1. New and returning tournaments
The European Tour season will resume with back-to-back $500,000 events in Austria, co-sanctioned by the Challenge Tour.
The Austrian Open (July 9-12) and Euram Bank Open (July 15-18) will be followed by a six-week ‘UK Swing’, starting with the British Masters.
Three new events – the English Championship, Celtic Classic and UK Championship – will be played in August, while the English Open and Wales Open are returning after lengthy absences.
2. Smaller prize funds
The British Masters will carry a €1.25 million purse, but the other five UK events will be played for just €1 million in prize money.
The bad news, for fans at least, is that the season will restart behind closed doors, though every event will be shown live on Sky Sports and a selection of players and caddies are expected to be mic’d up.
It is hoped that having a run of events in England and Wales, at venues with a hotel on site, will persuade overseas players to fly to the UK and adhere to the 14-day quarantine period.
3. Stricter regulations
No more than 500 people will attend the first eight events and all players, caddies and officials will be subject to testing before they leave home and upon arrival at the course.

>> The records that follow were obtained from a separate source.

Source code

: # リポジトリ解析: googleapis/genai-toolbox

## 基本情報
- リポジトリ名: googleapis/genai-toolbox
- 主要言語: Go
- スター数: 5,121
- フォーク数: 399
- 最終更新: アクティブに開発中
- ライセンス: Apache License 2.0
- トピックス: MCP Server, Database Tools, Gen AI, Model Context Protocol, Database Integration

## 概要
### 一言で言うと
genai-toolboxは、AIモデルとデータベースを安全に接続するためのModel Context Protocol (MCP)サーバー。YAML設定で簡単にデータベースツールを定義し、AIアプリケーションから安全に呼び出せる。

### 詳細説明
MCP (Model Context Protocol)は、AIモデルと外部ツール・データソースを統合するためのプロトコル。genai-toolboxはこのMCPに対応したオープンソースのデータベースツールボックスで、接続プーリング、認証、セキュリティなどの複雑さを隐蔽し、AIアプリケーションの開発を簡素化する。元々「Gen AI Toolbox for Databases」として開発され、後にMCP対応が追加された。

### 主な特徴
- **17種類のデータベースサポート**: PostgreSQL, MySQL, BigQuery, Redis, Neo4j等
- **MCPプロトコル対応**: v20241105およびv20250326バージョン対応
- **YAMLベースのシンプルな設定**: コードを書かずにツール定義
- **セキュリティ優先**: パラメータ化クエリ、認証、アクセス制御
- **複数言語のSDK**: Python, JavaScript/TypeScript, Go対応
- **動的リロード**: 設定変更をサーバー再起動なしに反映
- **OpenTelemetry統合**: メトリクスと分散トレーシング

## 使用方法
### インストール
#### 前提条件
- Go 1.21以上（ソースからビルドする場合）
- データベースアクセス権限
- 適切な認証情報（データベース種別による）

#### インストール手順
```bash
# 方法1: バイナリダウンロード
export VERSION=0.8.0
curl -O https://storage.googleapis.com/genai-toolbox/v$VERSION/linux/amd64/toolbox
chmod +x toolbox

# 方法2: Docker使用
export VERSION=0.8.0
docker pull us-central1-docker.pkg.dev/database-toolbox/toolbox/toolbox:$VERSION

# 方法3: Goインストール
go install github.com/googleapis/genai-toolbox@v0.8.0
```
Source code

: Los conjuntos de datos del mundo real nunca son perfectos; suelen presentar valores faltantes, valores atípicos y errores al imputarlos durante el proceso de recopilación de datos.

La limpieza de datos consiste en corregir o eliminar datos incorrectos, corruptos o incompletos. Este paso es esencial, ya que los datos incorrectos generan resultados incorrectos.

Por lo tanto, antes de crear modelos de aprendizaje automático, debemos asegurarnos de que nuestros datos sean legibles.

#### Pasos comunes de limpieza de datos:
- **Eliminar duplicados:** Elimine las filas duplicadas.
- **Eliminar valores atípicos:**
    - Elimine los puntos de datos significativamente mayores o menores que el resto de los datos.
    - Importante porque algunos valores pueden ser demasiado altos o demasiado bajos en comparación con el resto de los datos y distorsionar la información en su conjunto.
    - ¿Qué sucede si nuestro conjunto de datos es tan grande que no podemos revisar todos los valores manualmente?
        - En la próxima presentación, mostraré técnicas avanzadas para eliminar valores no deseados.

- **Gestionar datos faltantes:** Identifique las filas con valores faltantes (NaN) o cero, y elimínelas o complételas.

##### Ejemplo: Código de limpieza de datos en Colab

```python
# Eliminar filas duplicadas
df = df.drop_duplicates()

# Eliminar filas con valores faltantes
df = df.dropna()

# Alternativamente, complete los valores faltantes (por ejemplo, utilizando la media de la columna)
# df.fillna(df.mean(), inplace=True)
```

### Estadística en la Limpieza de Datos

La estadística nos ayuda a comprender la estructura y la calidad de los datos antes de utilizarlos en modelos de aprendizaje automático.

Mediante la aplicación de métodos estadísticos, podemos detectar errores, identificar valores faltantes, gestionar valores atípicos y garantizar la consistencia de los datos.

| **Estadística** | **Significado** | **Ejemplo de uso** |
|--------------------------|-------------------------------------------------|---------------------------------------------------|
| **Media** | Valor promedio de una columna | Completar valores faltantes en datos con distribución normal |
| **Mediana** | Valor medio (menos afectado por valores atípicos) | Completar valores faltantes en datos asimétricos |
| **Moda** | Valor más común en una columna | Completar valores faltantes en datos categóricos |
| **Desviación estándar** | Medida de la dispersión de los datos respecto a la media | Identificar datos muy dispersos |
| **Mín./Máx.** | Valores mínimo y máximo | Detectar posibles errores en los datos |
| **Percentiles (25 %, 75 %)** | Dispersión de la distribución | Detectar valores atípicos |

Keith Pelley has said that hiring additional staff and testing expenses will cost more than £2 million across its three tours.
4. Bumper schedule planned
Although a date for the Irish Open has not yet been set, Pelley told us the revised schedule, which runs from July until December, has up to 24 tournaments on it, “including Ireland, Italy, Spain and Portugal”.
The plan is to have full fields of 144 competitors and to play events “in clusters” to limit travel and risks due to the coronavirus pandemic.
5. Revamped Rolex Series
Four Rolex Series events have been rescheduled for later this year, including the Scottish Open and BMW PGA Championship in successive weeks in October.
It means we are guaranteed at least nine UK events, including the Dunhill Links Championship, in the space of just three months.
6. Player privileges extended
The Race to Dubai will now conclude on December 13 at the World Tour Championship in Dubai. It will still carry a bonus pool for the most successful players, but prize funds will be smaller.
No player will lose their European Tour card this year and the number of events required to be played has also been waived. As a result, there will be no Qualifying School or graduation from the Challenge Tour in 2020, though “exceptional performances” will be rewarded on both the European Tour and Challenge Tour.